**Job item**:
Return the lines below word for word, leaving out the pictures.

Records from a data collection
──────

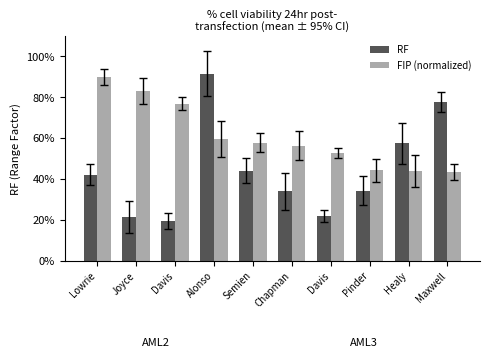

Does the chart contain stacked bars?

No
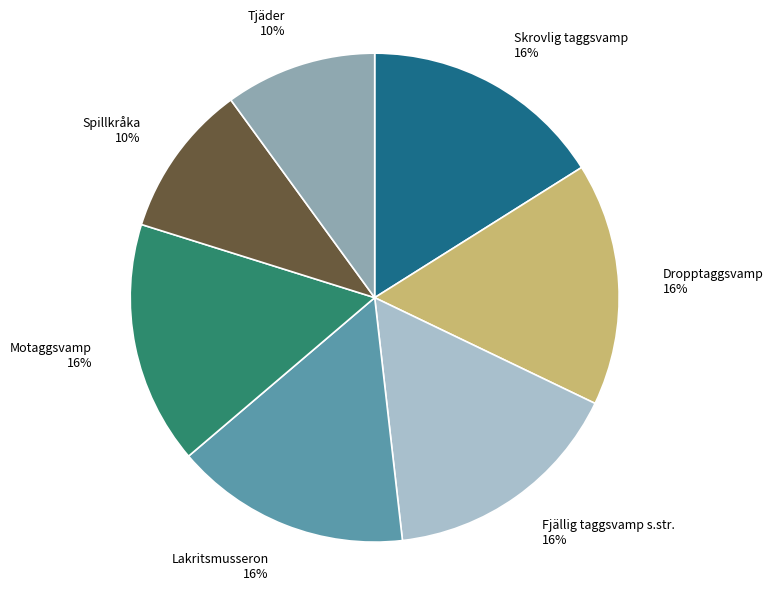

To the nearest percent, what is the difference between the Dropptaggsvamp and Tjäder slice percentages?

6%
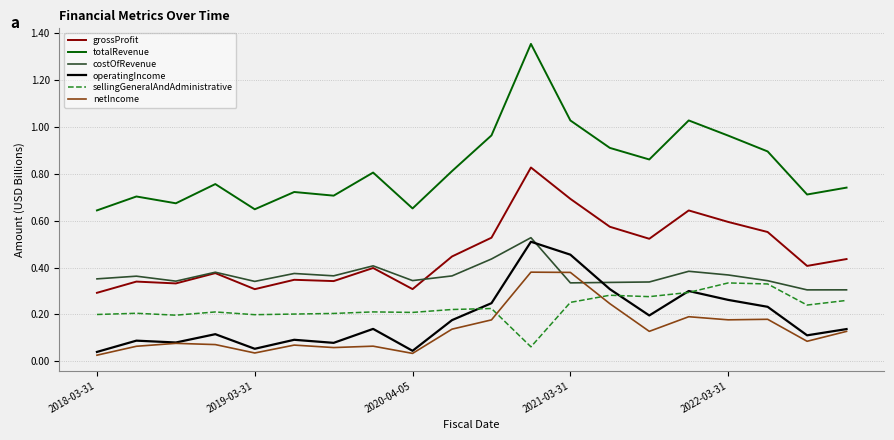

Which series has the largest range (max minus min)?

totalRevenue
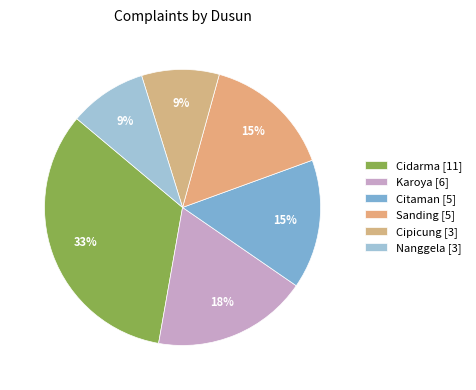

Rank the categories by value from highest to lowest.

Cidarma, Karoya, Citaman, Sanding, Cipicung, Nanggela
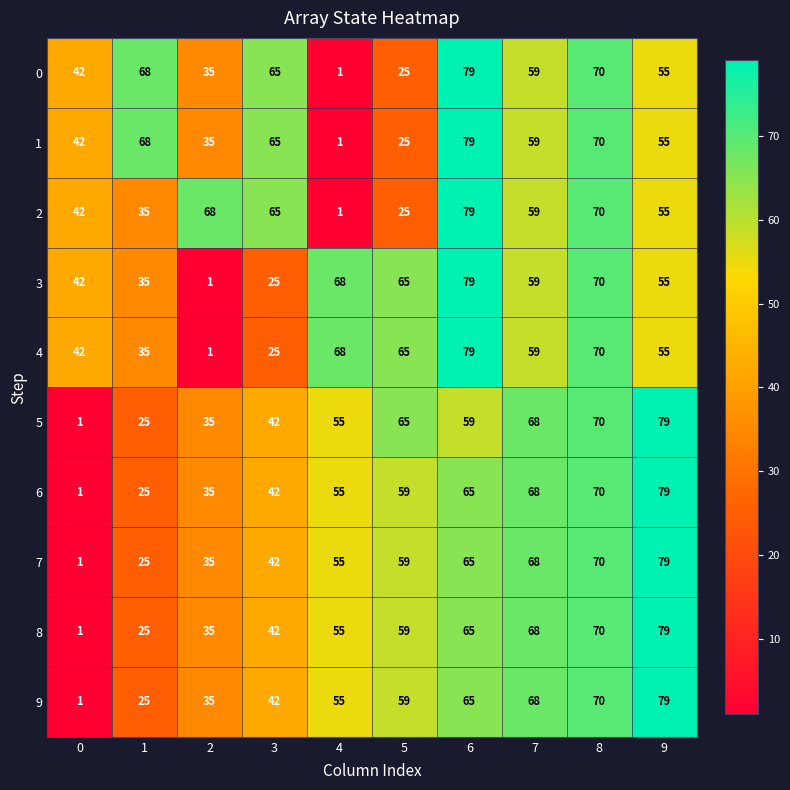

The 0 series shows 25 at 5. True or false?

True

──────

**Response to the exercise**:
Does the chart contain stacked bars?

No

To the nearest percent, what is the difference between the Dropptaggsvamp and Tjäder slice percentages?

6%

Which series has the largest range (max minus min)?

totalRevenue

Rank the categories by value from highest to lowest.

Cidarma, Karoya, Citaman, Sanding, Cipicung, Nanggela

The 0 series shows 25 at 5. True or false?

True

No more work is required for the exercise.